▶ _Uit te voeren taken_:
a: Verander het stuk over de zee en de storm van "De straat is" tot "is dat eigenlijk?": zet daar "bastion" in plaats van "fort" en geef dat deel opnieuw.
b: Waar vallen volgens het stuk over de zee en de storm de druppels vandaan die in de nek terechtkomen?
c: Zet het stuk over de zee en de storm voort na de laatste zin.

─── Te lezen tekst ───

De straat is als de zee, zoo hier vanaf den
dijk. Dit zeg ik nu, terwijl als ik 's avonds
op ons fort sta, ik weer zeg, hè, de zee is bij
avond toch net een natte asphaltstraat. Mal
is dat eigenlijk?
Dat gedraai. Een natte asphaltstraat is
een natte asphaltstraat en lijkt daar ook op.
Een rivier is een rivier en lijkt daar ook
op. Zoo zeggen ze ook van menschen, „die
lijkt toch net op die" en tóch is elke „ik",
„ik" en niet meer en niets minder en niets
anders.
Zoo loop ik in den storm en ik praat met
mijn schaduw en ik ben gelukkig. Ik heb de
heele wereld lief, en toch daar boven uit
straalt als een heel heldere ster die èène
Liefde, waarvoor ik leef en ik fluister de
naam voor me heen, steeds weer. Licht is het
binnen in mij. Licht, springerig en vol, het
dwingt mij te praten of te zingen, voor me
heen. Mijn haren druipen en mijn gezicht
trekt strak van de regen, aan mijn oogharen
en neus hangt voortdurend een druppel, van
mijn helm vallen druppels heel brutaal bij
mijn nek binnen en ik ril en voel hoe ze ver
der glijden.

─── Aangeleverde gegevens ───

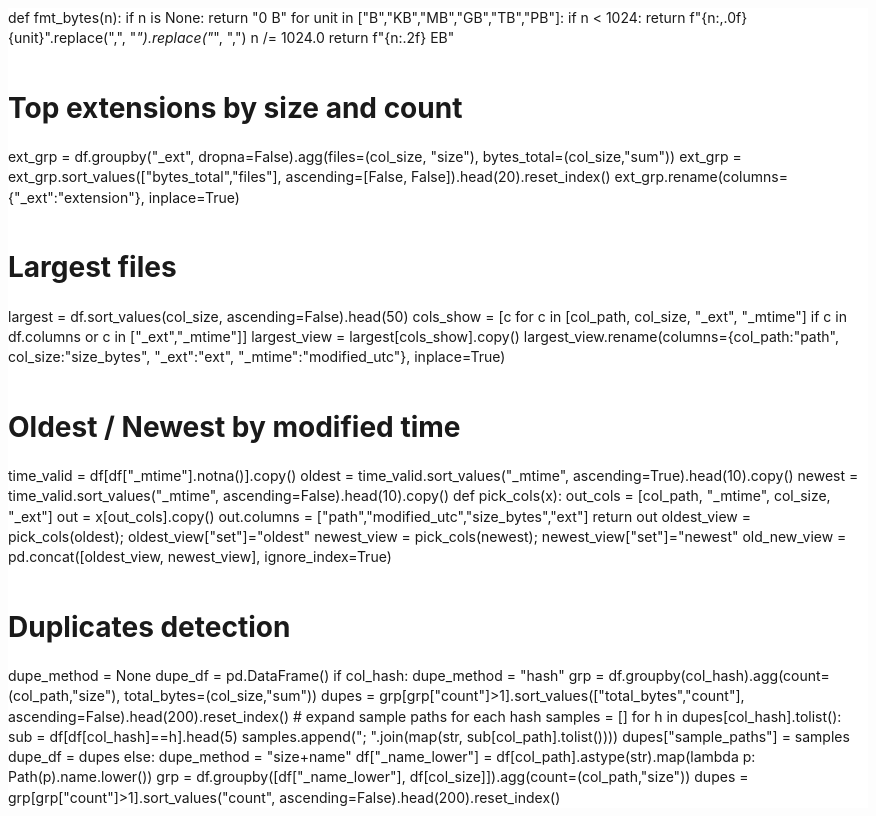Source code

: def fmt_bytes(n):
    if n is None: return "0 B"
    for unit in ["B","KB","MB","GB","TB","PB"]:
        if n < 1024:
            return f"{n:,.0f} {unit}".replace(",", "_").replace("_", ",")
        n /= 1024.0
    return f"{n:.2f} EB"

# Top extensions by size and count
ext_grp = df.groupby("_ext", dropna=False).agg(files=(col_size, "size"),
                                               bytes_total=(col_size,"sum"))
ext_grp = ext_grp.sort_values(["bytes_total","files"], ascending=[False, False]).head(20).reset_index()
ext_grp.rename(columns={"_ext":"extension"}, inplace=True)

# Largest files
largest = df.sort_values(col_size, ascending=False).head(50)
cols_show = [c for c in [col_path, col_size, "_ext", "_mtime"] if c in df.columns or c in ["_ext","_mtime"]]
largest_view = largest[cols_show].copy()
largest_view.rename(columns={col_path:"path", col_size:"size_bytes", "_ext":"ext", "_mtime":"modified_utc"}, inplace=True)

# Oldest / Newest by modified time
time_valid = df[df["_mtime"].notna()].copy()
oldest = time_valid.sort_values("_mtime", ascending=True).head(10).copy()
newest = time_valid.sort_values("_mtime", ascending=False).head(10).copy()
def pick_cols(x):
    out_cols = [col_path, "_mtime", col_size, "_ext"]
    out = x[out_cols].copy()
    out.columns = ["path","modified_utc","size_bytes","ext"]
    return out
oldest_view = pick_cols(oldest); oldest_view["set"]="oldest"
newest_view = pick_cols(newest); newest_view["set"]="newest"
old_new_view = pd.concat([oldest_view, newest_view], ignore_index=True)

# Duplicates detection
dupe_method = None
dupe_df = pd.DataFrame()
if col_hash:
    dupe_method = "hash"
    grp = df.groupby(col_hash).agg(count=(col_path,"size"),
                                   total_bytes=(col_size,"sum"))
    dupes = grp[grp["count"]>1].sort_values(["total_bytes","count"], ascending=False).head(200).reset_index()
    # expand sample paths for each hash
    samples = []
    for h in dupes[col_hash].tolist():
        sub = df[df[col_hash]==h].head(5)
        samples.append("; ".join(map(str, sub[col_path].tolist())))
    dupes["sample_paths"] = samples
    dupe_df = dupes
else:
    dupe_method = "size+name"
    df["_name_lower"] = df[col_path].astype(str).map(lambda p: Path(p).name.lower())
    grp = df.groupby([df["_name_lower"], df[col_size]]).agg(count=(col_path,"size"))
    dupes = grp[grp["count"]>1].sort_values("count", ascending=False).head(200).reset_index()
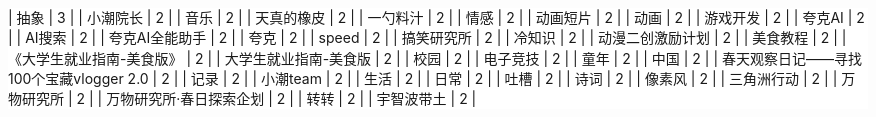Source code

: | 抽象 | 3 |
| 小潮院长 | 2 |
| 音乐 | 2 |
| 天真的橡皮 | 2 |
| 一勺料汁 | 2 |
| 情感 | 2 |
| 动画短片 | 2 |
| 动画 | 2 |
| 游戏开发 | 2 |
| 夸克AI | 2 |
| AI搜索 | 2 |
| 夸克AI全能助手 | 2 |
| 夸克 | 2 |
| speed | 2 |
| 搞笑研究所 | 2 |
| 冷知识 | 2 |
| 动漫二创激励计划 | 2 |
| 美食教程 | 2 |
| 《大学生就业指南-美食版》 | 2 |
| 大学生就业指南-美食版 | 2 |
| 校园 | 2 |
| 电子竞技 | 2 |
| 童年 | 2 |
| 中国 | 2 |
| 春天观察日记——寻找100个宝藏vlogger 2.0 | 2 |
| 记录 | 2 |
| 小潮team | 2 |
| 生活 | 2 |
| 日常 | 2 |
| 吐槽 | 2 |
| 诗词 | 2 |
| 像素风 | 2 |
| 三角洲行动 | 2 |
| 万物研究所 | 2 |
| 万物研究所·春日探索企划 | 2 |
| 转转 | 2 |
| 宇智波带土 | 2 |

───

▶ _Antwoorden_:
a:
De straat is als de zee, zoo hier vanaf den
dijk. Dit zeg ik nu, terwijl als ik 's avonds
op ons bastion sta, ik weer zeg, hè, de zee is bij
avond toch net een natte asphaltstraat. Mal
is dat eigenlijk?

b: Van de helm.

c:
Maar ik voel, dat ik besta, ik voel dat ik
beenen heb, ik voel dat ze mijn voeten niet
om plassen heenleiden, maar ze er juist door
jagen.
Ik voel, dat ik haren heb en een gezicht.
Ik voel, dat ik een lichaam heb. Waarom
voel ik dat juist nu? Omdat er tegenstand
is? Omdat het aan alle kanten duwt en dan
weer trekt Omdat ik tegen den storm in-
torn?? Voel ik daardoor, dat ik een „iets"
ben?
Ga uit in den storm en lééf! Ga de storm
hooren en voelen, ga de regen hooren en
voelen! Lééf in eenzaamheid en storm en
maak jezelf weer moedig en fris en sterk.
Denk niet, zooals nog zoo vele, dat „Leven"
iets is met lawaai.
Denk niet, dat het rondloopen in dancings,
kroegen enz. dit alles met jazz en bier en
gelach en veel gepraat, dat dit Leven is.
Het is kinderlijk om te denken dat „Leven"
bij „Lawaai" hoort.
Zoek de eenzaamheid, die zoo heerlijk is,
zoek de natuur, die zoo rustig maakt, zoek
de regen en de storm, die zoo piUchtig en
groots zijn. Lééf en wordt wijs en goed in den
storm en de éénzaamheid.
DICK.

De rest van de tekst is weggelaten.